> _Données fournies_:
+++++

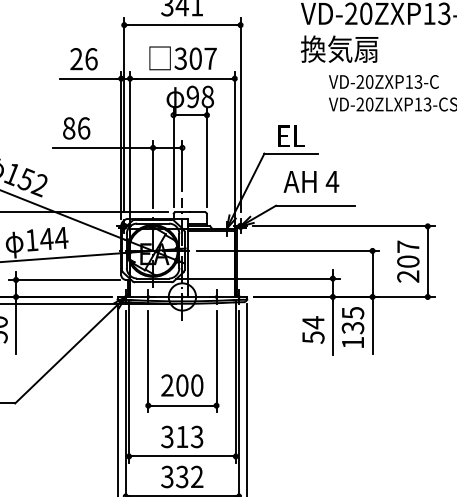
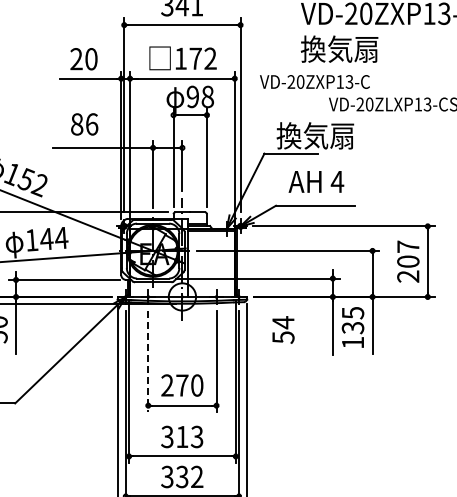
text at (195, 58): 307 -> 172
text at (91, 59): 26 -> 20
text at (383, 81) position: (383, 81) -> (314, 81)
text at (76, 128) position: (76, 128) -> (84, 124)
text at (315, 135): EL -> 換気扇
text at (311, 181) position: (311, 181) -> (316, 181)
text at (313, 329) position: (313, 329) -> (283, 329)
line at (148, 361): solid -> dashed
text at (182, 385): 200 -> 270
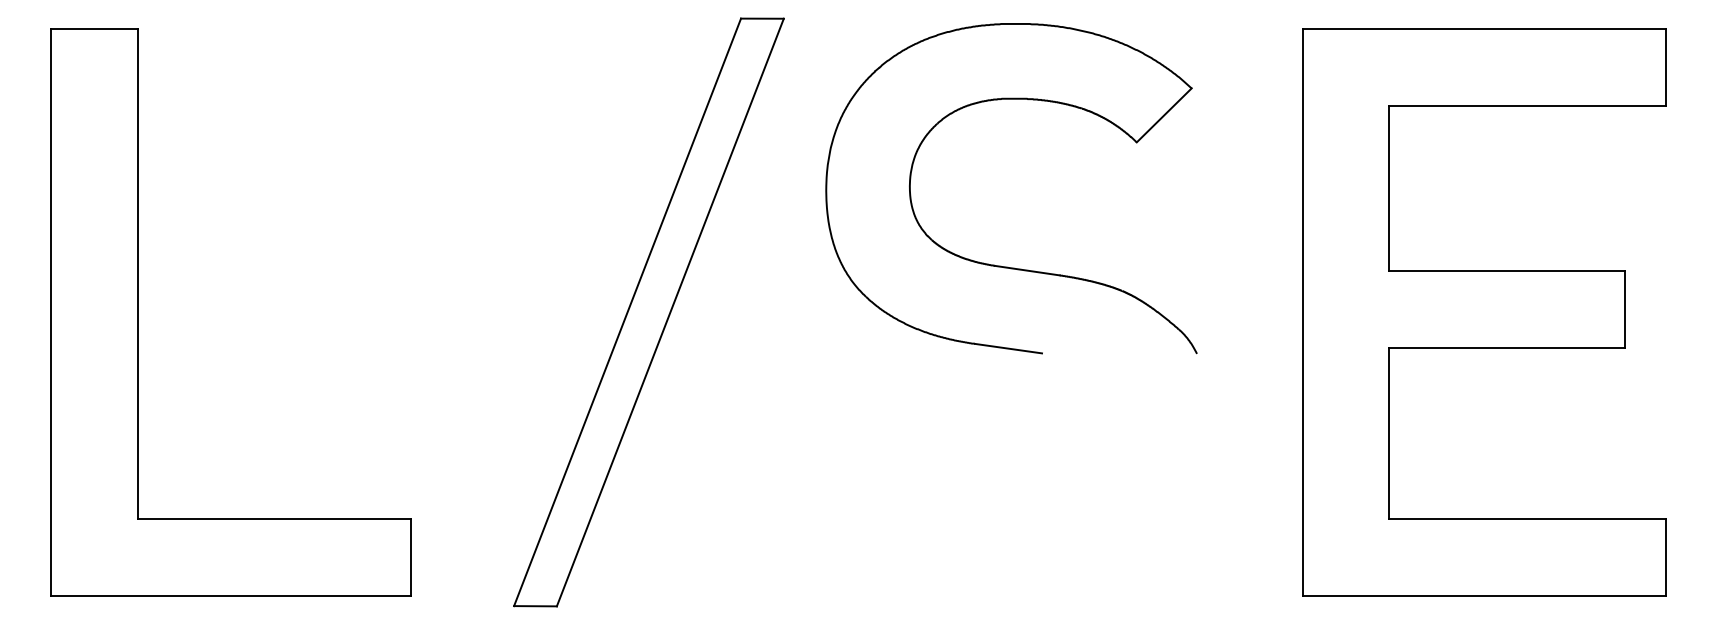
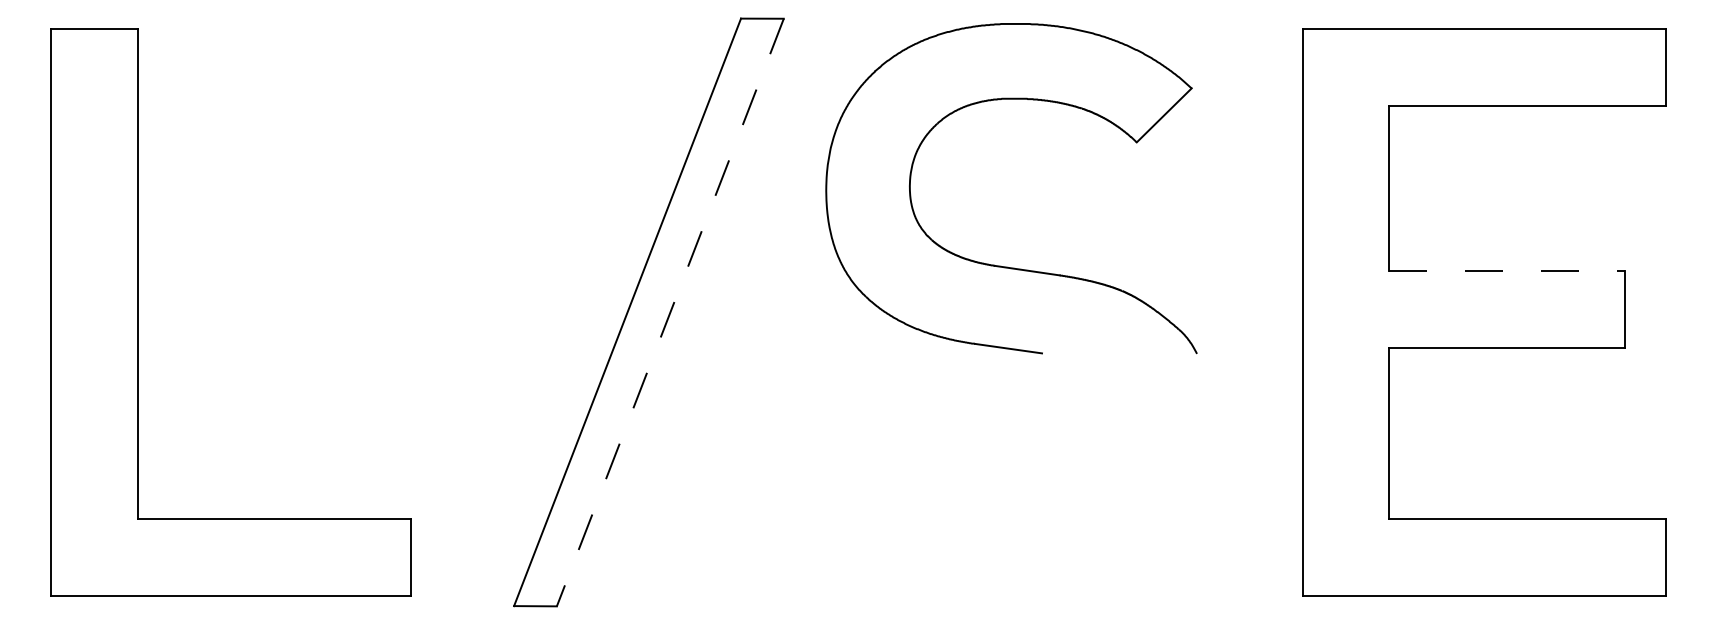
line at (1507, 271): solid -> dashed
line at (670, 312): solid -> dashed
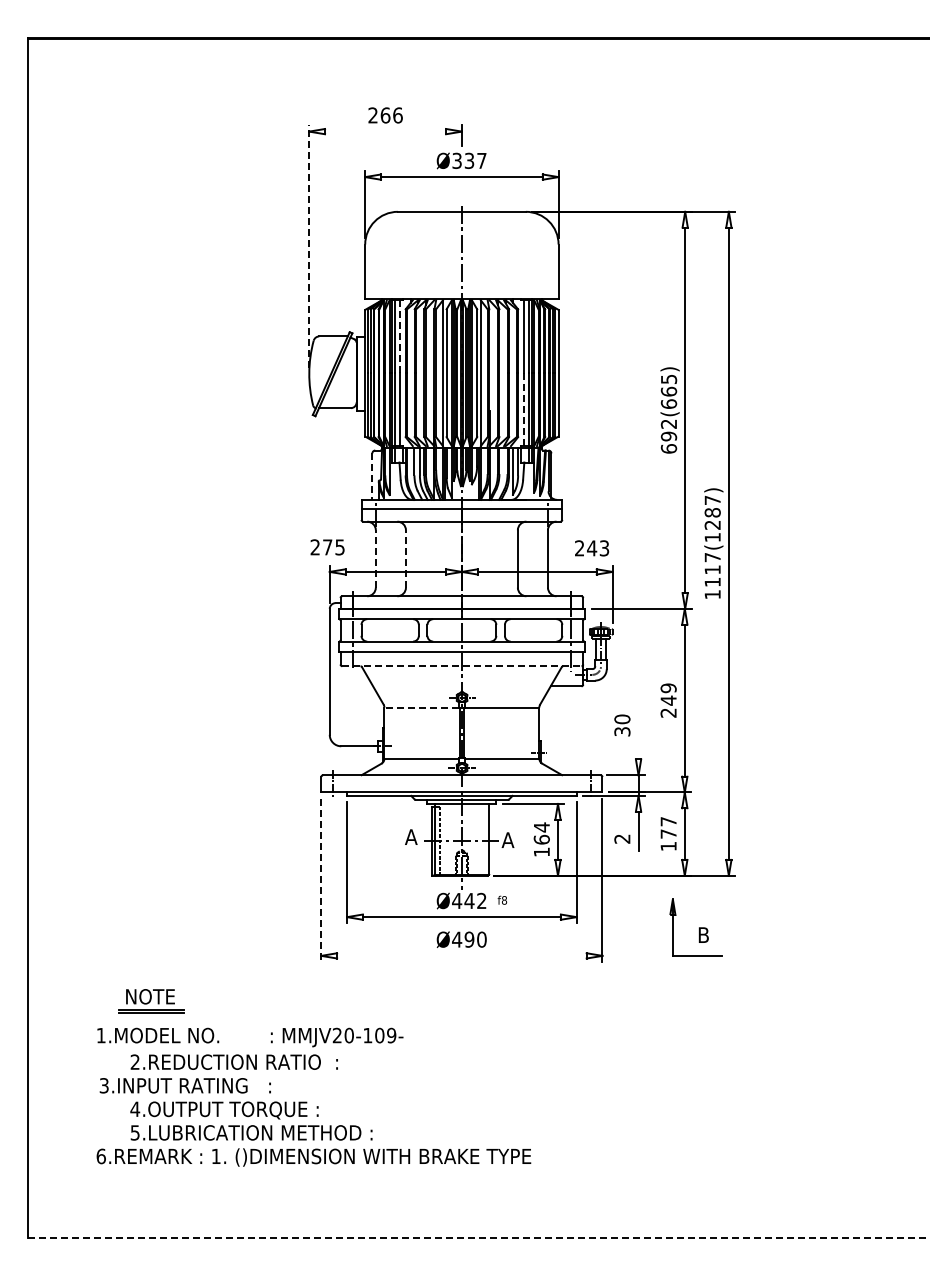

+++++

> _Travail demandé_: Restituez ces lignes sous forme de tableau Markdown à deux colonnes, « N° » pour le numéro de rangée et « Contenu » pour la ligne, sans les lignes vides. Laissez les images hors de votre réponse.

> _La réponse_:
| N° | Contenu |
|---|---|
| 1 | text at (195, 58): 307 -> 172 |
| 2 | text at (91, 59): 26 -> 20 |
| 3 | text at (383, 81) position: (383, 81) -> (314, 81) |
| 4 | text at (76, 128) position: (76, 128) -> (84, 124) |
| 5 | text at (315, 135): EL -> 換気扇 |
| 6 | text at (311, 181) position: (311, 181) -> (316, 181) |
| 7 | text at (313, 329) position: (313, 329) -> (283, 329) |
| 8 | line at (148, 361): solid -> dashed |
| 9 | text at (182, 385): 200 -> 270 |
| 10 | line at (1507, 271): solid -> dashed |
| 11 | line at (670, 312): solid -> dashed |